Please update the listing from the line with "Breakfast: median 13, box" to the line with "Words and Music: median" by replacing "whiskers" with "whisker ends", leaving everything else as it is, and give back only those lines.
── Records provided ──
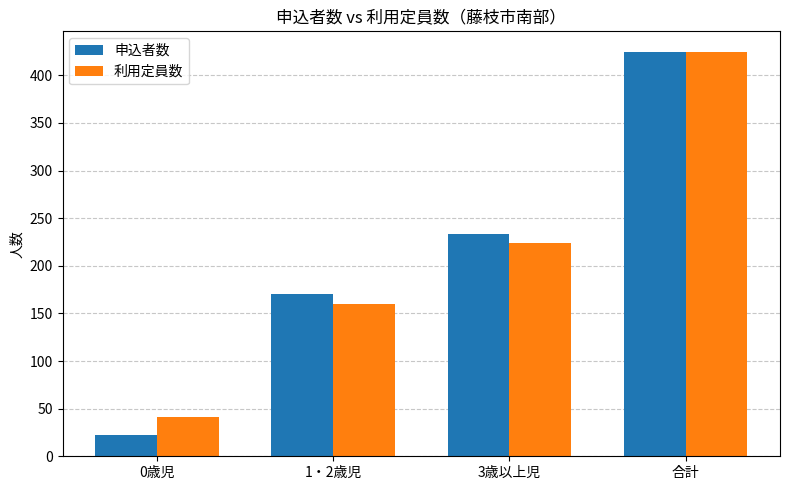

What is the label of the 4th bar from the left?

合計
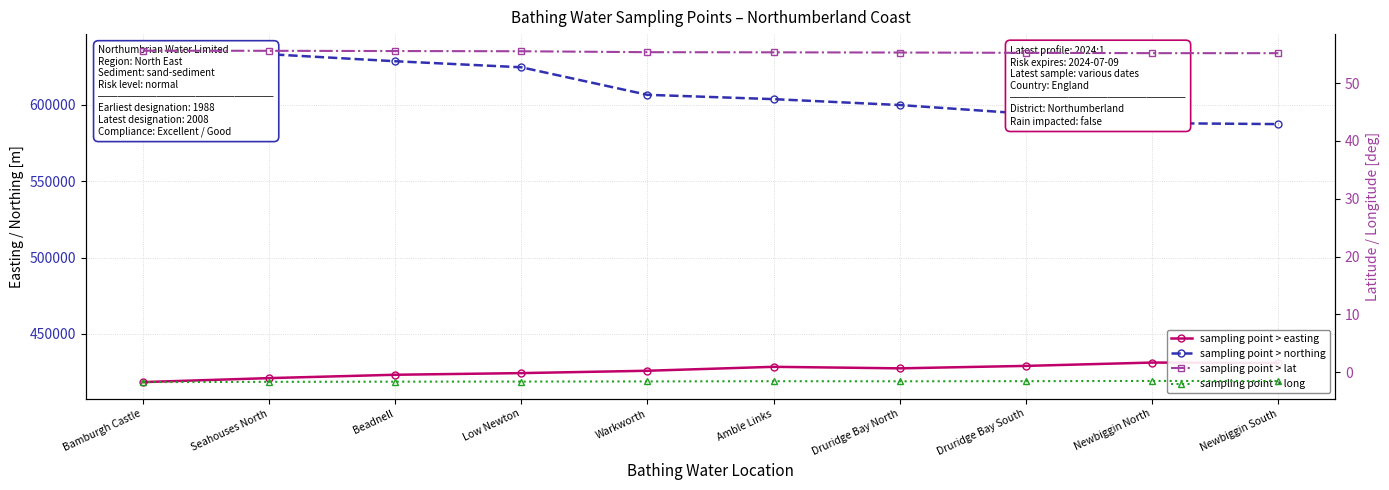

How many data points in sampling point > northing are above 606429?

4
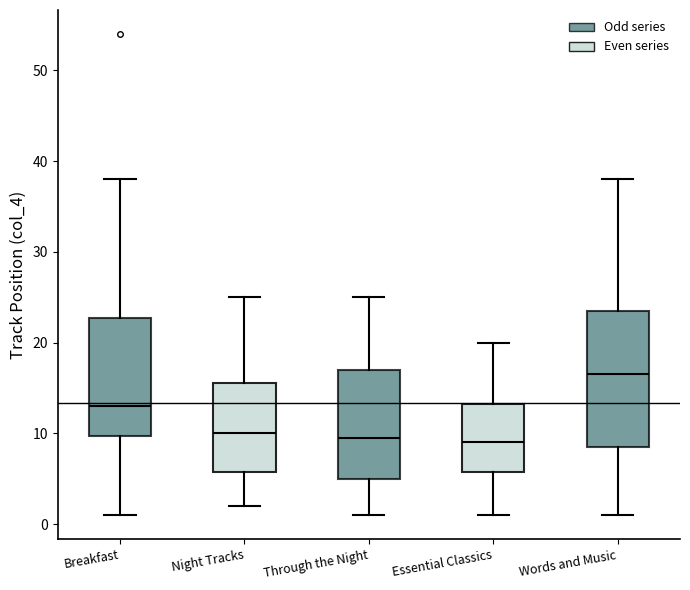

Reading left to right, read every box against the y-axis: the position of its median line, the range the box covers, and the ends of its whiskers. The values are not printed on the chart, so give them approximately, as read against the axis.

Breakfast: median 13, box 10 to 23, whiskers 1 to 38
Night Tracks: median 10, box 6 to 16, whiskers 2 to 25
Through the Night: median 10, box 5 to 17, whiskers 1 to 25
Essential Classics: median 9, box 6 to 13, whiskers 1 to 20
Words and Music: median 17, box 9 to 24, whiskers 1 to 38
───
── Records provided ──
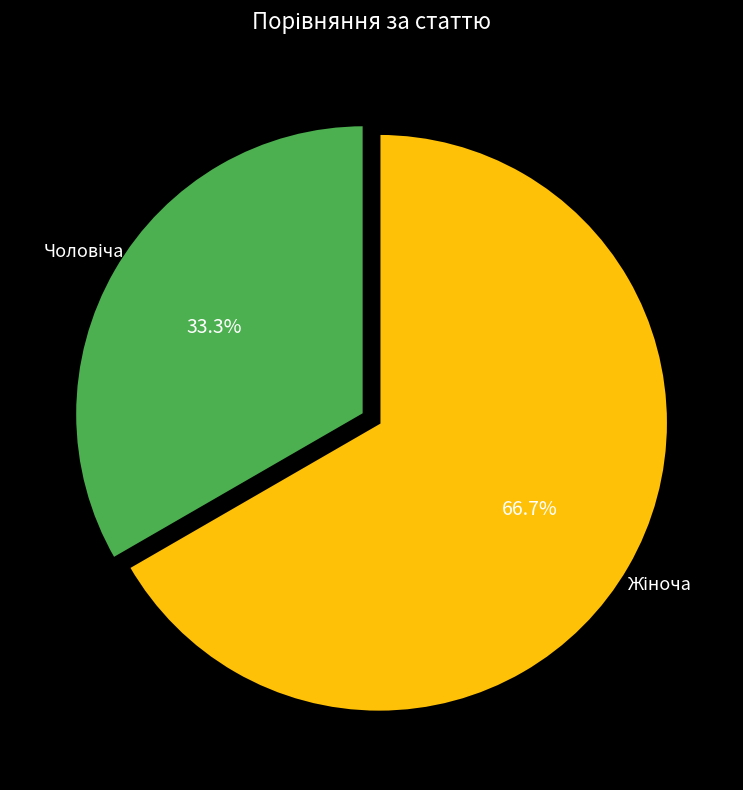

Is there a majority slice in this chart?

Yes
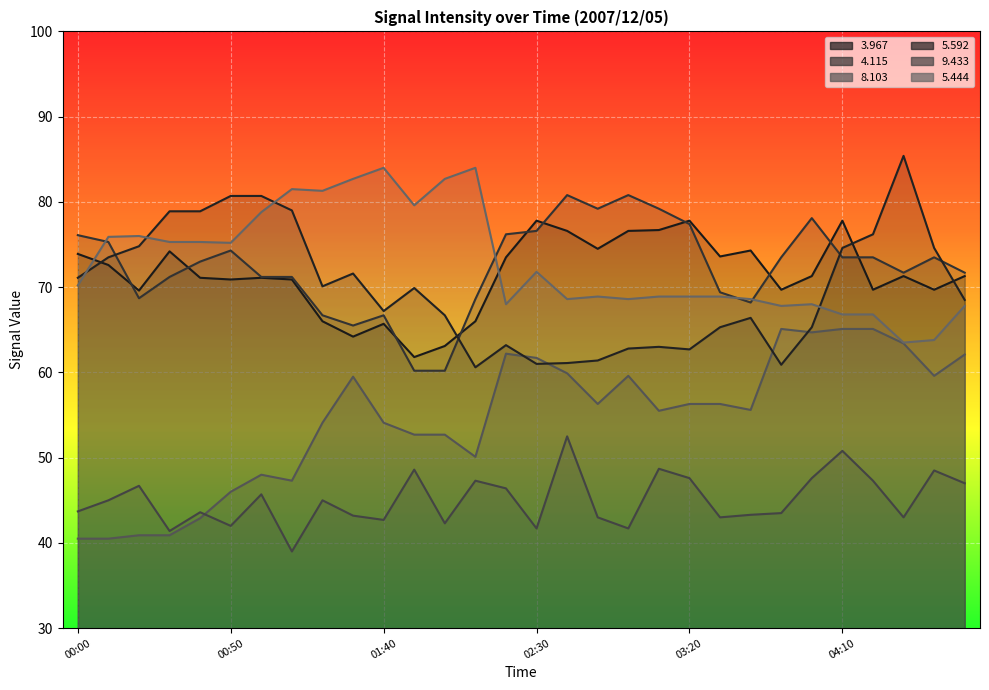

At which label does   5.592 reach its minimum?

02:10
───
### Written response
Breakfast: median 13, box 10 to 23, whisker ends 1 to 38
Night Tracks: median 10, box 6 to 16, whisker ends 2 to 25
Through the Night: median 10, box 5 to 17, whisker ends 1 to 25
Essential Classics: median 9, box 6 to 13, whisker ends 1 to 20
Words and Music: median 17, box 9 to 24, whisker ends 1 to 38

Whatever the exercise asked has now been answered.